▶ REQUIRED WORK
Copy each of the lines below without changing anything in them, covering all of the records.

Start of DATA FOR PROCESSING

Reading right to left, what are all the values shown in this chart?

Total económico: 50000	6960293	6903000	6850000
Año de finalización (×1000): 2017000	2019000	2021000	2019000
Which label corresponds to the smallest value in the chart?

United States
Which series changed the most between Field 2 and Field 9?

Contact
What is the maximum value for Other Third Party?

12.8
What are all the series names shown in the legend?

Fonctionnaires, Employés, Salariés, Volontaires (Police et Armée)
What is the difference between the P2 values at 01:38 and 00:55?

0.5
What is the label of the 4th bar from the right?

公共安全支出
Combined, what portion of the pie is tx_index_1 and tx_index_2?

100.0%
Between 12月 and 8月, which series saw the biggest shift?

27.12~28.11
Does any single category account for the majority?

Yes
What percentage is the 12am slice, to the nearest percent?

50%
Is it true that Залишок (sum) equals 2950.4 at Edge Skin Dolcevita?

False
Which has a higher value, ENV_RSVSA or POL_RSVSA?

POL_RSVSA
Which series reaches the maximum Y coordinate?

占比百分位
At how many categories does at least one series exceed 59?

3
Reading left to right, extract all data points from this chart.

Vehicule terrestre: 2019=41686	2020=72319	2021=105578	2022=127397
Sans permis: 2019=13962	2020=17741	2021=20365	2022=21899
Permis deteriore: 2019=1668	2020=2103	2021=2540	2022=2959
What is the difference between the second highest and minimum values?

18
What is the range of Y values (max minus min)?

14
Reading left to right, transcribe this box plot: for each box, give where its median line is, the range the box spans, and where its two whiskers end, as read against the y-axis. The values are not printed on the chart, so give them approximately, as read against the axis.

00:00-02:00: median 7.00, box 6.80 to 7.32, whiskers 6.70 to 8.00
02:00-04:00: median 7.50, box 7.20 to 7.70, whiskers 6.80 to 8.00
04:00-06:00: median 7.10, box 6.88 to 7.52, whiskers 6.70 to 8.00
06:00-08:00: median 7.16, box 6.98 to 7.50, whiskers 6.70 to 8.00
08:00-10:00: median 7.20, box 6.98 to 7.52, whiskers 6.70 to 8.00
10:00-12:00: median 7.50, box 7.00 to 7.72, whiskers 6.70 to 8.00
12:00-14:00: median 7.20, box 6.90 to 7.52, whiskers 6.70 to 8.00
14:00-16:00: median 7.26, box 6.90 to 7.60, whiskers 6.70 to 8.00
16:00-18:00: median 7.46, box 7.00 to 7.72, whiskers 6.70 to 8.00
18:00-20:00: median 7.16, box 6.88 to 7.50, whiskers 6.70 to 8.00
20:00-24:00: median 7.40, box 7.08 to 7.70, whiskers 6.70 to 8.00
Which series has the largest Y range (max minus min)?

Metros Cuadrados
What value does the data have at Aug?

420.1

End of DATA FOR PROCESSING

▶ ANSWER SPACE
Reading right to left, what are all the values shown in this chart?

Total económico: 50000	6960293	6903000	6850000
Año de finalización (×1000): 2017000	2019000	2021000	2019000
Which label corresponds to the smallest value in the chart?

United States
Which series changed the most between Field 2 and Field 9?

Contact
What is the maximum value for Other Third Party?

12.8
What are all the series names shown in the legend?

Fonctionnaires, Employés, Salariés, Volontaires (Police et Armée)
What is the difference between the P2 values at 01:38 and 00:55?

0.5
What is the label of the 4th bar from the right?

公共安全支出
Combined, what portion of the pie is tx_index_1 and tx_index_2?

100.0%
Between 12月 and 8月, which series saw the biggest shift?

27.12~28.11
Does any single category account for the majority?

Yes
What percentage is the 12am slice, to the nearest percent?

50%
Is it true that Залишок (sum) equals 2950.4 at Edge Skin Dolcevita?

False
Which has a higher value, ENV_RSVSA or POL_RSVSA?

POL_RSVSA
Which series reaches the maximum Y coordinate?

占比百分位
At how many categories does at least one series exceed 59?

3
Reading left to right, extract all data points from this chart.

Vehicule terrestre: 2019=41686	2020=72319	2021=105578	2022=127397
Sans permis: 2019=13962	2020=17741	2021=20365	2022=21899
Permis deteriore: 2019=1668	2020=2103	2021=2540	2022=2959
What is the difference between the second highest and minimum values?

18
What is the range of Y values (max minus min)?

14
Reading left to right, transcribe this box plot: for each box, give where its median line is, the range the box spans, and where its two whiskers end, as read against the y-axis. The values are not printed on the chart, so give them approximately, as read against the axis.

00:00-02:00: median 7.00, box 6.80 to 7.32, whiskers 6.70 to 8.00
02:00-04:00: median 7.50, box 7.20 to 7.70, whiskers 6.80 to 8.00
04:00-06:00: median 7.10, box 6.88 to 7.52, whiskers 6.70 to 8.00
06:00-08:00: median 7.16, box 6.98 to 7.50, whiskers 6.70 to 8.00
08:00-10:00: median 7.20, box 6.98 to 7.52, whiskers 6.70 to 8.00
10:00-12:00: median 7.50, box 7.00 to 7.72, whiskers 6.70 to 8.00
12:00-14:00: median 7.20, box 6.90 to 7.52, whiskers 6.70 to 8.00
14:00-16:00: median 7.26, box 6.90 to 7.60, whiskers 6.70 to 8.00
16:00-18:00: median 7.46, box 7.00 to 7.72, whiskers 6.70 to 8.00
18:00-20:00: median 7.16, box 6.88 to 7.50, whiskers 6.70 to 8.00
20:00-24:00: median 7.40, box 7.08 to 7.70, whiskers 6.70 to 8.00
Which series has the largest Y range (max minus min)?

Metros Cuadrados
What value does the data have at Aug?

420.1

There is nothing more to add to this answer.